それらを横目に荒れた坂を上ると、やがて木陰に奇妙な金色のシルエットが。


なんと、2体の“首無し観音像”だ。




人々から忘れられ、朽ち果てたその姿は、まさに諸行無常。




周辺の斜面には、他にも複数の観音像が点在。




いくつかは、台座の下に崩れ落ちていたり、木々の奥に隠されるように立っている為、総数は不明。




今回撮影出来た一部の像も、鬱蒼とした斜面を藪漕ぎして、ようやく目の前まで辿り着けた。






「妖怪は信仰を失い零落した神」という柳田国男の説もあるが、半壊や全壊した異形の闇堕ち状態で、逢魔が時の薄闇にひっそり像が佇む光景たるや、 モノノケの棲み家のような不気味さである。






頂上には、中央にやはり観音像が屹立し、鳥居や祠、燈籠がある。


頂上の像に関しては背後の支柱に固定され、他はともかく、これだけは倒壊させたくないという意思が感じられた。
縛り付けられた姿は危険過ぎて封印されたようでもあったが。






さらに、付近には独特な形状の墓標が並ぶが、 大半は倒壊しており、なんとも物悲しい雰囲気。


本来であれば、ミニ観音像がボトルキャップフィギュアの如く並ぶ墓標のようであったが、 ほとんどが見るも無残に倒壊し、像が残るものは極僅かな状態だった。
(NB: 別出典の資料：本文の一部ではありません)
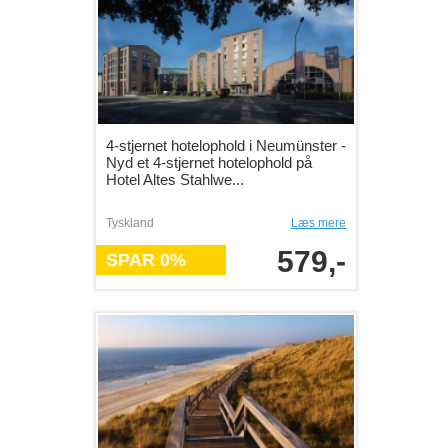
4-stjernet hotelophold i Neumünster -
Nyd et 4-stjernet hotelophold på
Hotel Altes Stahlwe...
Tyskland
Læs mere
579,-
SPAR 0%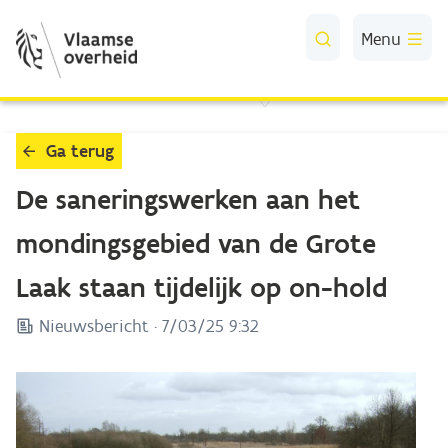
Skip to Main Content
Menu
Ga terug
De saneringswerken aan het
mondingsgebied van de Grote
Laak staan tijdelijk op on-hold
Nieuwsbericht ·
7/03/25 9:32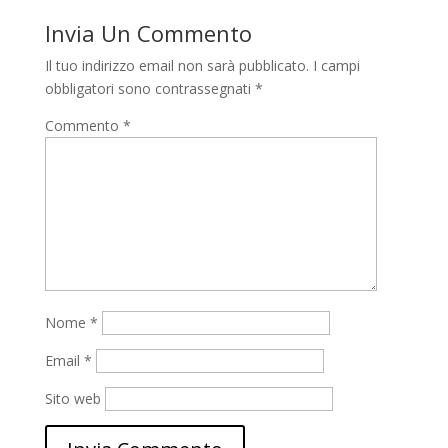
Invia Un Commento
Il tuo indirizzo email non sarà pubblicato.
I campi
obbligatori sono contrassegnati
*
Commento
*
Nome
*
Email
*
Sito web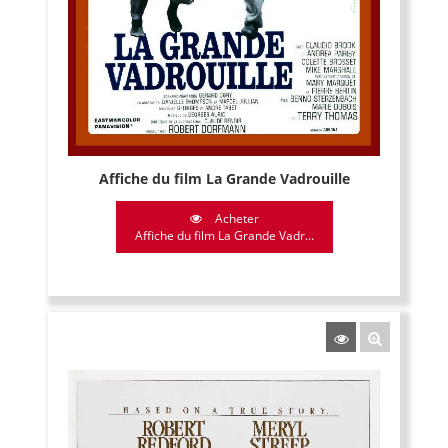
Affiche du film La Grande Vadrouille
Acheter
Affiche du film La Grande Vadr...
まるで廃仏毀釈(※7)だ。

※7:明治元年(1868年)の神仏分離令をきっかけに起こった仏教弾圧運動で、 日本各地の多くの寺院や仏像、経文、仏具などが破壊された。
同行して頂いた小嶋独観氏(神社仏閣ライター)が、墓標を前にポツリともらしたワードだが、言い得て妙で印象的だった。






だが一方で、奥に新しい倉庫風の建物も。実に謎多き聖地である。